Reproduce the following data exactly, minus any images.

[DATASET EXCERPTS]

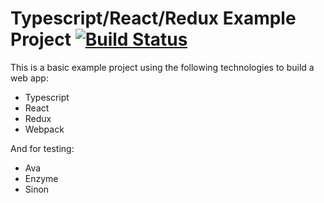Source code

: # Typescript/React/Redux Example Project [![Build Status](https://travis-ci.org/drewschrauf/typescript-react-redux.svg?branch=master)](https://travis-ci.org/drewschrauf/typescript-react-redux)

This is a basic example project using the following technologies to build a web app:

- Typescript
- React
- Redux
- Webpack

And for testing:

- Ava
- Enzyme
- Sinon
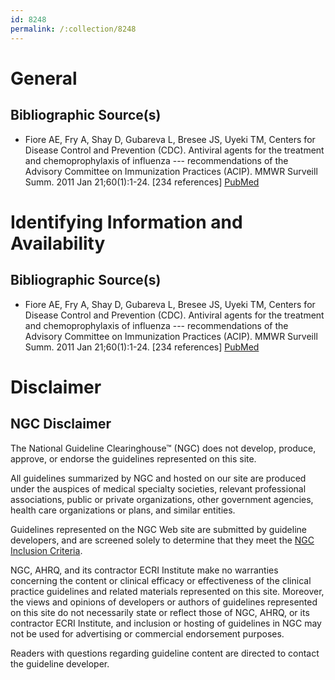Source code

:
 ```yaml
---
id: 8248
permalink: /:collection/8248
---
```


# General

## Bibliographic Source(s)

- Fiore AE, Fry A, Shay D, Gubareva L, Bresee JS, Uyeki TM, Centers for Disease Control and Prevention (CDC). Antiviral agents for the treatment and chemoprophylaxis of influenza --- recommendations of the Advisory Committee on Immunization Practices (ACIP). MMWR Surveill Summ. 2011 Jan 21;60(1):1-24. [234 references] [ PubMed ](http://www.ncbi.nlm.nih.gov/entrez/query.fcgi?cmd=Retrieve&db=pubmed&dopt=Abstract&list_uids=21248682)

# Identifying Information and Availability

## Bibliographic Source(s)

- Fiore AE, Fry A, Shay D, Gubareva L, Bresee JS, Uyeki TM, Centers for Disease Control and Prevention (CDC). Antiviral agents for the treatment and chemoprophylaxis of influenza --- recommendations of the Advisory Committee on Immunization Practices (ACIP). MMWR Surveill Summ. 2011 Jan 21;60(1):1-24. [234 references] [ PubMed ](http://www.ncbi.nlm.nih.gov/entrez/query.fcgi?cmd=Retrieve&db=pubmed&dopt=Abstract&list_uids=21248682)

# Disclaimer

## NGC Disclaimer

The National Guideline Clearinghouse™ (NGC) does not develop, produce, approve, or endorse the guidelines represented on this site.

All guidelines summarized by NGC and hosted on our site are produced under the auspices of medical specialty societies, relevant professional associations, public or private organizations, other government agencies, health care organizations or plans, and similar entities.

Guidelines represented on the NGC Web site are submitted by guideline developers, and are screened solely to determine that they meet the [NGC Inclusion Criteria](/help-and-about/summaries/inclusion-criteria).

NGC, AHRQ, and its contractor ECRI Institute make no warranties concerning the content or clinical efficacy or effectiveness of the clinical practice guidelines and related materials represented on this site. Moreover, the views and opinions of developers or authors of guidelines represented on this site do not necessarily state or reflect those of NGC, AHRQ, or its contractor ECRI Institute, and inclusion or hosting of guidelines in NGC may not be used for advertising or commercial endorsement purposes.

Readers with questions regarding guideline content are directed to contact the guideline developer.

[/DATASET EXCERPTS]

* **RESPONSE TO THE EXERCISE**
Source code

: # Typescript/React/Redux Example Project [![Build Status](https://travis-ci.org/drewschrauf/typescript-react-redux.svg?branch=master)](https://travis-ci.org/drewschrauf/typescript-react-redux)

This is a basic example project using the following technologies to build a web app:

- Typescript
- React
- Redux
- Webpack

And for testing:

- Ava
- Enzyme
- Sinon
Source code

:
 ```yaml
---
id: 8248
permalink: /:collection/8248
---
```


# General

## Bibliographic Source(s)

- Fiore AE, Fry A, Shay D, Gubareva L, Bresee JS, Uyeki TM, Centers for Disease Control and Prevention (CDC). Antiviral agents for the treatment and chemoprophylaxis of influenza --- recommendations of the Advisory Committee on Immunization Practices (ACIP). MMWR Surveill Summ. 2011 Jan 21;60(1):1-24. [234 references] [ PubMed ](http://www.ncbi.nlm.nih.gov/entrez/query.fcgi?cmd=Retrieve&db=pubmed&dopt=Abstract&list_uids=21248682)

# Identifying Information and Availability

## Bibliographic Source(s)

- Fiore AE, Fry A, Shay D, Gubareva L, Bresee JS, Uyeki TM, Centers for Disease Control and Prevention (CDC). Antiviral agents for the treatment and chemoprophylaxis of influenza --- recommendations of the Advisory Committee on Immunization Practices (ACIP). MMWR Surveill Summ. 2011 Jan 21;60(1):1-24. [234 references] [ PubMed ](http://www.ncbi.nlm.nih.gov/entrez/query.fcgi?cmd=Retrieve&db=pubmed&dopt=Abstract&list_uids=21248682)

# Disclaimer

## NGC Disclaimer

The National Guideline Clearinghouse™ (NGC) does not develop, produce, approve, or endorse the guidelines represented on this site.

All guidelines summarized by NGC and hosted on our site are produced under the auspices of medical specialty societies, relevant professional associations, public or private organizations, other government agencies, health care organizations or plans, and similar entities.

Guidelines represented on the NGC Web site are submitted by guideline developers, and are screened solely to determine that they meet the [NGC Inclusion Criteria](/help-and-about/summaries/inclusion-criteria).

NGC, AHRQ, and its contractor ECRI Institute make no warranties concerning the content or clinical efficacy or effectiveness of the clinical practice guidelines and related materials represented on this site. Moreover, the views and opinions of developers or authors of guidelines represented on this site do not necessarily state or reflect those of NGC, AHRQ, or its contractor ECRI Institute, and inclusion or hosting of guidelines in NGC may not be used for advertising or commercial endorsement purposes.

Readers with questions regarding guideline content are directed to contact the guideline developer.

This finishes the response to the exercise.